College of Life Science, Fujian Provincial Key Laboratory of Haixia Applied Plant Systems Biology, Fujian Agriculture and Forestry University, Fuzhou 350002, China.
Guangxi Key Laboratory of Sugarcane Biology, State Key Laboratory for Conservation and Utilization of Subtropical Agro-Bioresources, College of Agriculture, Guangxi University, Nanning 530004, China.
Int J Biol Macromol. 2023 May 15;237:124061. doi: 10.1016/j.ijbiomac.2023.124061. Epub 2023 Mar 16.
In plants, sexual reproduction relies on the proper development of floral organs that facilitate the successful development of fruits and seeds. Auxin responsive small auxin-up RNA (SAUR) genes play essential roles in floral organ formation and fruit development. However, little is known about the role of SAUR genes in pineapple floral organ formation and fruit development as well as stress responses. In this study, based on genome information and transcriptome datasets, 52 AcoSAUR genes were identified and grouped into 12 groups. The gene structure analysis revealed that most AcoSAUR genes did not have introns, although auxin-acting elements were abundant in the promoter region of AcoSAUR members. The expression analysis across the multiple flower and fruit development stages revealed differential expression of AcoSAUR genes, indicating a tissue and stage-specific function of AcoSAURs. Correlation analysis and pairwise comparisons between gene expression and tissue specificity identified stamen-, petal-, ovule-, and fruit-specific AcoSAURs involved in pineapple floral organs (AcoSAUR4/5/15/17/19) and fruit development (AcoSAUR6/11/36/50).

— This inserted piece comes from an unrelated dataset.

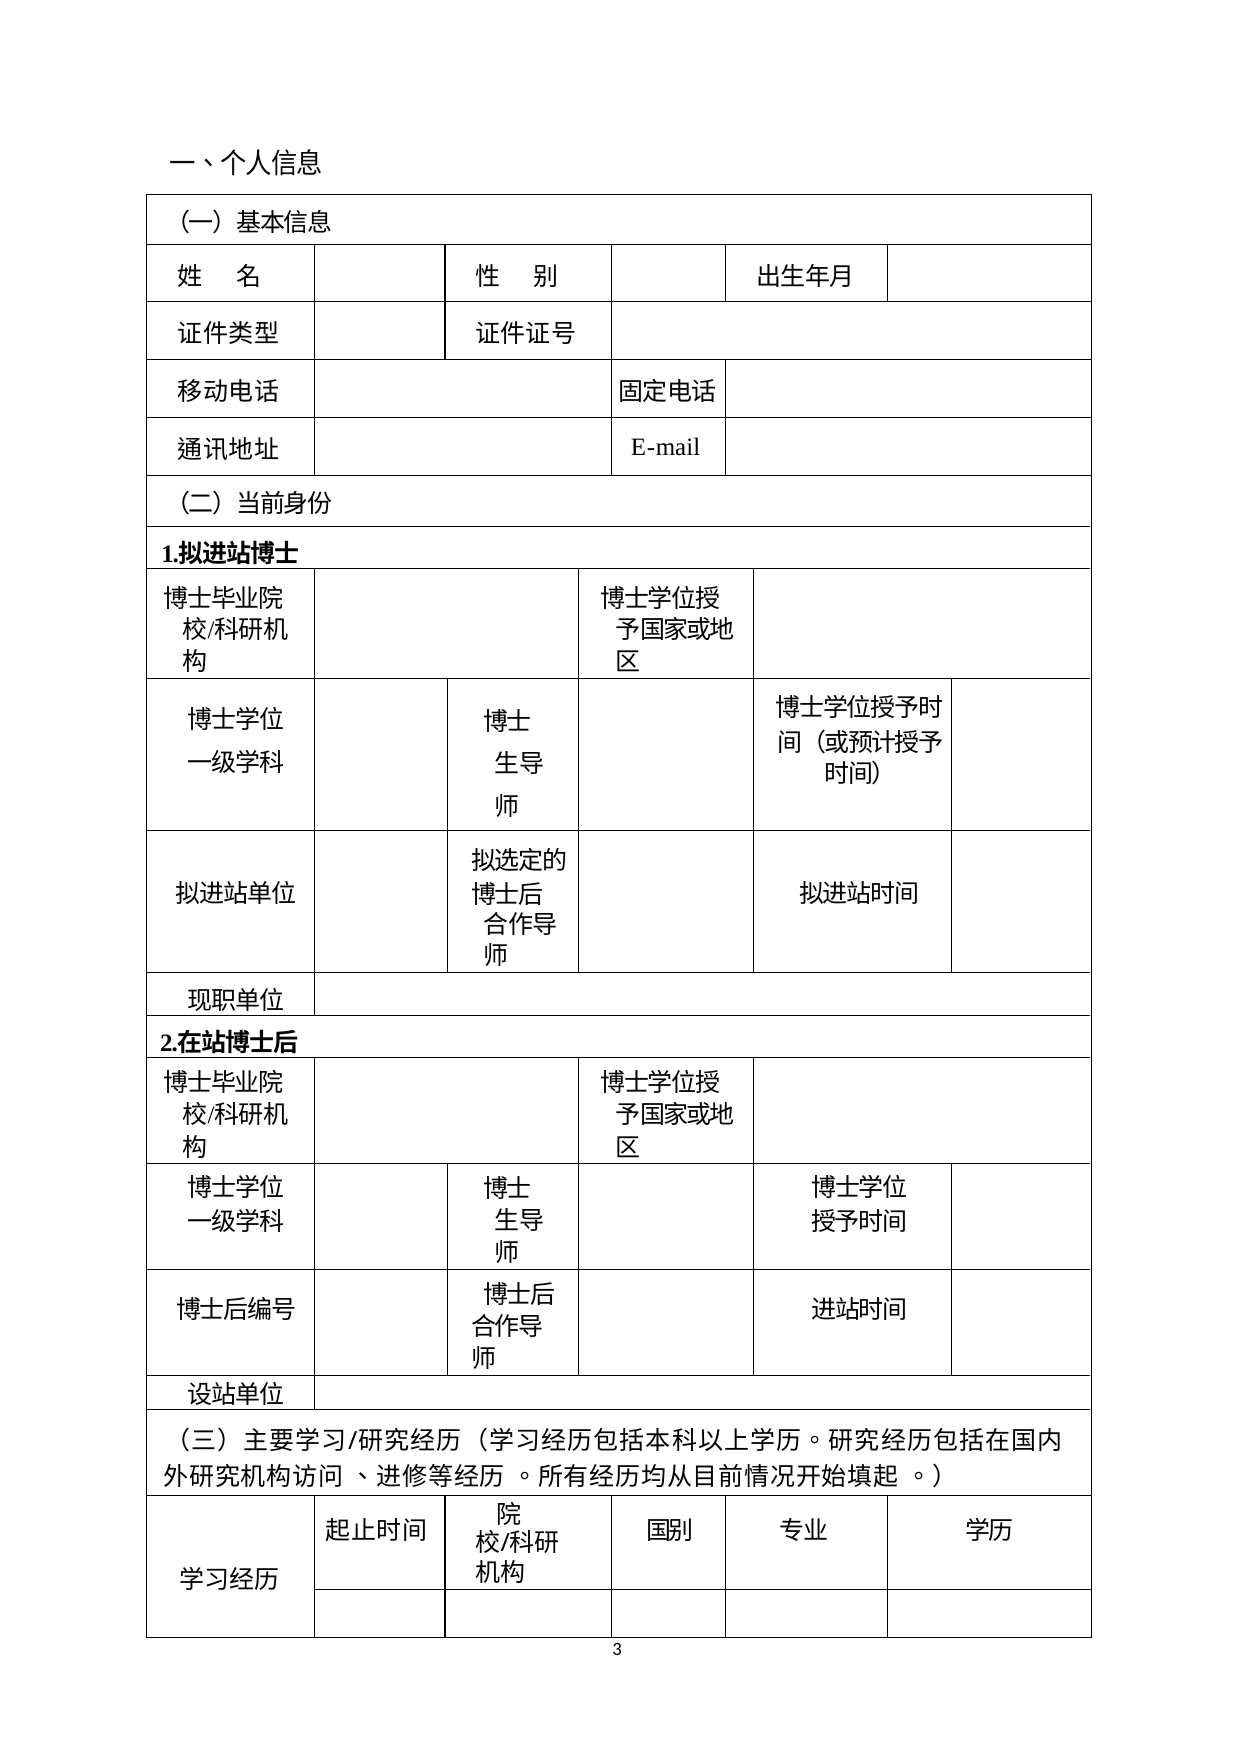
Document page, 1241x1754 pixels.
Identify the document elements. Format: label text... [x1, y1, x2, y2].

RT-qPCR analysis revealed that AcoSAUR12/24/50 played positive roles in response to the salinity and drought treatment. This work provides an abundant genomic resource for functional analysis of AcoSAUR genes during the pineapple floral organs and fruit development stages. It also highlights the role of auxin signaling involved in pineapple reproductive organ growth.
在植物中,有性繁殖依赖于花器官的正常发育,这有助于果实和种子的成功发育。生长素响应的小生长素 RNA (SAUR) 基因在花器官形成和果实发育中发挥着重要作用。然而,对于 SAUR 基因在菠萝花器官形成和果实发育以及应激反应中的作用知之甚少。在这项研究中,基于基因组信息和转录组数据集,鉴定出了 52 个 AcoSAUR 基因,并将其分为 12 组。基因结构分析表明,大多数 AcoSAUR 基因没有内含子,尽管生长素作用元件在 AcoSAUR 成员的启动子区域丰富。在多个花和果实发育阶段的表达分析显示,AcoSAUR 基因的表达存在差异,表明 AcoSAUR 具有组织和阶段特异性的功能。基因表达与组织特异性的相关分析和成对比较鉴定了参与菠萝花器官(AcoSAUR4/5/15/17/19)和果实发育(AcoSAUR6/11/36/50)的雄蕊、花瓣、胚珠和果实特异性 AcoSAUR。RT-qPCR 分析表明,AcoSAUR12/24/50 在响应盐度和干旱处理方面发挥了积极作用。这项工作为在菠萝花器官和果实发育阶段对 AcoSAUR 基因的功能分析提供了丰富的基因组资源。它还强调了生长素信号在菠萝生殖器官生长中所起的作用。